(Circuit design data)
————

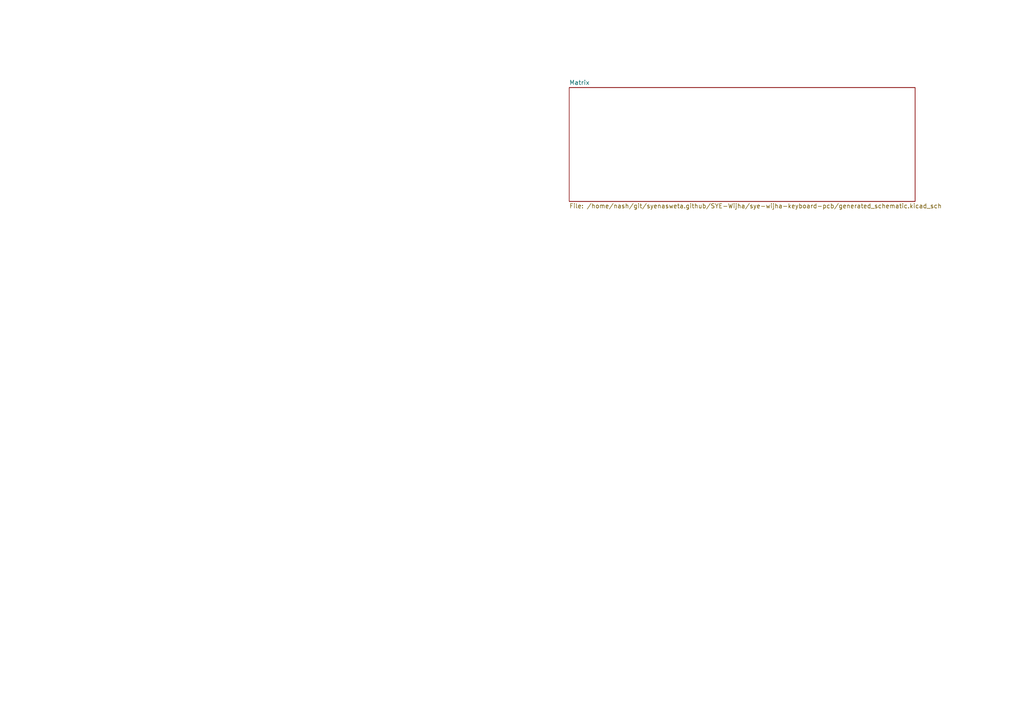
<source format=kicad_sch>
(kicad_sch
	(version 20231120)
	(generator "eeschema")
	(generator_version "8.0")
	(uuid "443cb77c-b5d5-4231-ab34-25930839aa5b")
	(paper "A4")
	(lib_symbols)
	(sheet
		(at 165.1 25.4)
		(size 100.33 33.02)
		(fields_autoplaced yes)
		(stroke
			(width 0.1524)
			(type solid)
		)
		(fill
			(color 0 0 0 0.0000)
		)
		(uuid "f78c417a-b39b-4fc0-886f-a41cee31cb8d")
		(property "Sheetname" "Matrix"
			(at 165.1 24.6884 0)
			(effects
				(font
					(size 1.27 1.27)
				)
				(justify left bottom)
			)
		)
		(property "Sheetfile" "/home/nash/git/syenasweta.github/SYE-Wijha/sye-wijha-keyboard-pcb/generated_schematic.kicad_sch"
			(at 165.1 59.0046 0)
			(effects
				(font
					(size 1.27 1.27)
				)
				(justify left top)
			)
		)
		(instances
			(project "sye-wijha-keyboard-pcb"
				(path "/443cb77c-b5d5-4231-ab34-25930839aa5b"
					(page "2")
				)
			)
		)
	)
	(sheet_instances
		(path "/"
			(page "1")
		)
	)
)

</source>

————

**Work task:**
A count is needed of the lines in the entries that contain "keyboard". Supply only that number.

**Task output:**
2